Hayden shifted his weight against the stair. “One man murdered, another beaten half to death…As I worked today, raising the sheers, I sensed among the men such ill will. I have never witnessed so unobliging a spirit, so many little things done to impede another’s efforts. It is imperative that a ship’s crew pull together, for their own safety if for no other reason…Has this fractious mood arisen since Captain Hart departed? Certainly it cannot have been so when you were at sea?”
The doctor removed his spectacles and massaged each eye in turn with the heel of a hand. “It has, perhaps, become more pronounced since the captain quit the ship and the first lieutenant the service, but it is by no means new to the
Themis
.”
Hayden waited for the doctor to say more and, when he did not, said: “I have never seen the like, Doctor. How an officer would take a ship from anchor and get under way with such a crew is a mystery to me. How do the officers tolerate it?”
The doctor shrugged. For a moment he remained silent, but then leaned closer to Hayden. “You were asking earlier about Penrith. I cannot tell you who was responsible for the man’s death, but on the night he went missing I overheard one of the hands say to some others, ‘They’ve done for Penrith,’ or words to that effect. Before the finger was found the next morning members of the crew already seemed to know it was a murder, though it was initially thought by the officers to have been misadventure.”
“Who said this, Doctor?”
“I know not. It was dark, most of the crew were too ill to stand, and we were caught in the most dreadful gale.

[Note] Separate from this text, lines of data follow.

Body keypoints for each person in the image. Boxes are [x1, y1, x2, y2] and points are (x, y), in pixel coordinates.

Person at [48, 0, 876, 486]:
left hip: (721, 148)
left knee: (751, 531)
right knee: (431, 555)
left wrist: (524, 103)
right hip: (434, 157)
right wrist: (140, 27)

I confess, my thoughts were elsewhere. I was frightened and not thinking clearly.”
Ariss, his mate, rounded into view at the moment. “If you please, Doctor; Tawney has taken to convulsing again.”
With a perfunctory nod, Griffiths disappeared back into his lair. For a moment Hayden stood dumbly, then climbed the stair and slipped silently into the gloom of the gunroom, where he found Barthe in the light of a single candle, alone at table, staring fixedly at a glass of wine set out before him.

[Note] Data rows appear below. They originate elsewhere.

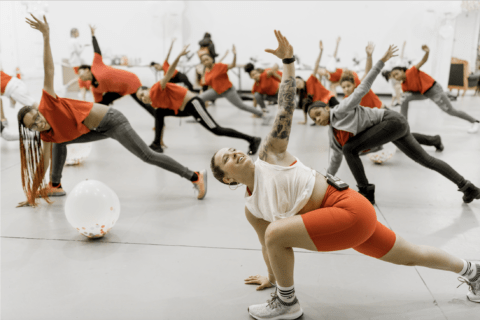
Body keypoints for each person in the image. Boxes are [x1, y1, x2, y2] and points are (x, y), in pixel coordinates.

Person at [210, 30, 480, 320]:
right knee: (411, 254)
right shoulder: (253, 209)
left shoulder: (269, 154)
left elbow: (284, 106)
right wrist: (271, 277)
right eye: (227, 158)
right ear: (229, 179)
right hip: (342, 223)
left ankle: (287, 304)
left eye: (233, 149)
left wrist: (288, 61)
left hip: (347, 207)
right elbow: (267, 246)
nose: (236, 153)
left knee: (278, 232)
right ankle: (474, 271)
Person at [16, 14, 206, 208]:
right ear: (32, 130)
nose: (40, 123)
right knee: (58, 141)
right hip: (93, 129)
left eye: (37, 117)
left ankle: (195, 176)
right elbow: (43, 164)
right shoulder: (47, 134)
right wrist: (31, 195)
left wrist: (46, 35)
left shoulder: (47, 103)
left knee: (147, 155)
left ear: (38, 111)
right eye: (34, 125)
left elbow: (49, 70)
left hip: (112, 121)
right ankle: (55, 185)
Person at [307, 45, 480, 205]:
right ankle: (468, 188)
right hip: (393, 126)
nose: (318, 119)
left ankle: (366, 191)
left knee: (349, 149)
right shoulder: (334, 136)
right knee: (427, 160)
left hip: (392, 121)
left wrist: (381, 61)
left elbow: (363, 86)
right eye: (314, 119)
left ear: (326, 108)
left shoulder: (341, 108)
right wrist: (324, 181)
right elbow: (335, 161)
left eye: (318, 114)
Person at [135, 46, 262, 155]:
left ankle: (252, 139)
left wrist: (179, 56)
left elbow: (169, 72)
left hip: (194, 104)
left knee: (216, 130)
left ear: (147, 89)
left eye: (142, 94)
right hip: (186, 107)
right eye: (139, 98)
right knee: (159, 112)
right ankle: (157, 143)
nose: (142, 98)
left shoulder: (156, 88)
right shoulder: (154, 101)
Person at [338, 42, 443, 155]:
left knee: (402, 137)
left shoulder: (361, 88)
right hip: (374, 121)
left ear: (354, 84)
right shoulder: (346, 99)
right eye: (343, 87)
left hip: (385, 115)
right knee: (401, 137)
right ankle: (434, 140)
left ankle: (434, 140)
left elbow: (368, 72)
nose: (346, 89)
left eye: (348, 86)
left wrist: (369, 56)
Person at [390, 45, 480, 134]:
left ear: (402, 71)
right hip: (424, 93)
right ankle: (404, 125)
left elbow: (423, 60)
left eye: (396, 74)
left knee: (451, 111)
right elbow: (410, 95)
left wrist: (427, 52)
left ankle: (475, 121)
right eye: (394, 76)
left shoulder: (411, 71)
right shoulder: (404, 85)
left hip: (434, 90)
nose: (396, 77)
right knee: (404, 98)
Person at [77, 25, 155, 117]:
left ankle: (159, 119)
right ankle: (100, 122)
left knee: (143, 102)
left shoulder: (96, 64)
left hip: (130, 81)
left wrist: (93, 36)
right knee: (102, 103)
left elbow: (97, 50)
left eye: (80, 72)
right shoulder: (95, 89)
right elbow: (98, 104)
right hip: (119, 90)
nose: (79, 76)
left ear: (87, 70)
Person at [198, 46, 273, 125]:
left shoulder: (219, 66)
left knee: (241, 105)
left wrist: (234, 55)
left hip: (228, 90)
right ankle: (200, 116)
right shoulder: (206, 71)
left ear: (212, 59)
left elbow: (233, 65)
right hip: (216, 91)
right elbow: (206, 84)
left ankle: (263, 114)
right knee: (199, 98)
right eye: (203, 61)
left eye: (207, 59)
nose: (206, 62)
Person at [295, 40, 338, 125]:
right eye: (295, 84)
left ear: (302, 79)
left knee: (340, 111)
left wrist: (321, 51)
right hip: (320, 106)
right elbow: (305, 108)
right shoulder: (303, 94)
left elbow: (316, 65)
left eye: (298, 81)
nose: (297, 83)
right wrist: (305, 121)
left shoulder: (311, 79)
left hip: (328, 98)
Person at [65, 27, 91, 100]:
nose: (78, 33)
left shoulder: (70, 41)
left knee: (80, 78)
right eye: (77, 32)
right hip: (76, 62)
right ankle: (67, 86)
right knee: (80, 78)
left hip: (73, 61)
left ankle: (83, 96)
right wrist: (84, 46)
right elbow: (79, 52)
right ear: (74, 33)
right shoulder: (75, 41)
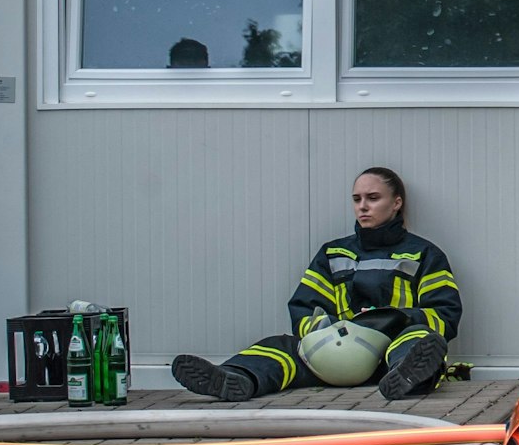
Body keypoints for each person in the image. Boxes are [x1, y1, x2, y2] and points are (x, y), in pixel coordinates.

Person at [172, 167, 461, 402]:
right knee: (280, 347)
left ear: (396, 203)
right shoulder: (333, 253)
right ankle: (235, 378)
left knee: (418, 338)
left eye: (373, 198)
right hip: (331, 352)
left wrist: (398, 320)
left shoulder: (424, 254)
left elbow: (445, 313)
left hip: (388, 353)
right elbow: (304, 305)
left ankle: (406, 377)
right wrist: (326, 336)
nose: (363, 207)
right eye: (357, 199)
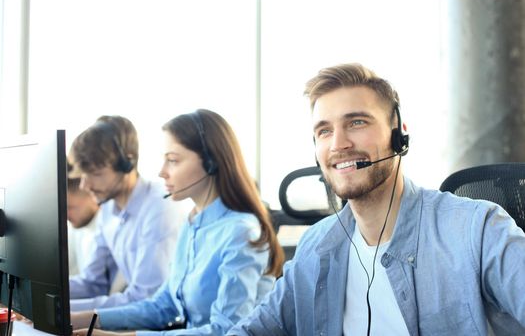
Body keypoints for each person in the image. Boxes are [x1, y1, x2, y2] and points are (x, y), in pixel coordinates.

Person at [228, 63, 525, 335]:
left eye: (356, 122)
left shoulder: (476, 230)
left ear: (399, 135)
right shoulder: (316, 247)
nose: (338, 144)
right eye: (324, 130)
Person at [71, 109, 285, 336]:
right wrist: (83, 319)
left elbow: (225, 331)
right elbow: (163, 305)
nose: (162, 172)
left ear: (211, 162)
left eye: (173, 160)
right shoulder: (193, 223)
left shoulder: (240, 233)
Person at [68, 115, 186, 312]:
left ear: (127, 164)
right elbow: (93, 283)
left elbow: (145, 299)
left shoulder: (159, 207)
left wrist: (62, 311)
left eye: (95, 174)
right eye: (83, 175)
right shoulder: (108, 209)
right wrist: (44, 294)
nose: (84, 185)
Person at [66, 175, 100, 275]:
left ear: (92, 197)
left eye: (70, 207)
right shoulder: (76, 228)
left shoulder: (107, 232)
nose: (66, 215)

Hayden was not sure what to say, or even if he should acknowledge what he saw. But the sailing master tore his gaze away from the glass and regarded Hayden, apparently unembarrassed.
“No doubt you are wondering what I am about…?” Barthe whispered hoarsely.

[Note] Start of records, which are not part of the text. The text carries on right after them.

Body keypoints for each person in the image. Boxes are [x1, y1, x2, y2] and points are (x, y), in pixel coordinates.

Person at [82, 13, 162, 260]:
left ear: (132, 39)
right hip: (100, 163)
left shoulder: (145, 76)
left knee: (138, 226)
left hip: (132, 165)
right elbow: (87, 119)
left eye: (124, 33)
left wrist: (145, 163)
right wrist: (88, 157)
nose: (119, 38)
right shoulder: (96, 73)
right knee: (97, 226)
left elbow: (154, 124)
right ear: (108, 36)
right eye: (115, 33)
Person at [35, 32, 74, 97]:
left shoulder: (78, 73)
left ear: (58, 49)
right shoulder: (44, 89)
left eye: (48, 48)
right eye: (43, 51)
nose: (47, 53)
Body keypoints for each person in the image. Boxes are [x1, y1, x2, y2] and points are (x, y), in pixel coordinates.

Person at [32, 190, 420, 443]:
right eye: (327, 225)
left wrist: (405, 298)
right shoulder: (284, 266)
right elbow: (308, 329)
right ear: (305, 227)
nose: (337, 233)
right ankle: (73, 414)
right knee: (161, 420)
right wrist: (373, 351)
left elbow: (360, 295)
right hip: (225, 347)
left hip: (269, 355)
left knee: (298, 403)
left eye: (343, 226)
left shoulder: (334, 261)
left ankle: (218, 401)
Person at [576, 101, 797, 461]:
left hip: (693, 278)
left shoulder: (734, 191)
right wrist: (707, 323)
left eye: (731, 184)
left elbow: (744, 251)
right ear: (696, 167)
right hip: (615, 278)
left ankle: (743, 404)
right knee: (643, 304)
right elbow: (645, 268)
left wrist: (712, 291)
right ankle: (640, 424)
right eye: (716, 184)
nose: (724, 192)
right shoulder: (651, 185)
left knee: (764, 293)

In truth, Hayden was not—the master was apparently drinking.
“I am testing my will.” He nodded to the full glass, the wine lead-dark in the dim light. “I must do this from time to time—face the temptation. Today I could hardly focus my thoughts for want of drink, and now I must make my penance. I know it must seem passing strange, but I have been sober these seven years and have my own way of remaining so. If I can manage this tonight, tomorrow I shall feel no want of it.”
“Do pardon my intrusion, Mr Barthe,” Hayden offered, and went immediately to his cabin, pulling the door to behind. Even as he did so, the image of Barthe appeared in the small opening, softly aglow in his night-shirt, eyes fixed upon the glass, hands laid gently on the table to either side, and on his face, a tormented resolve.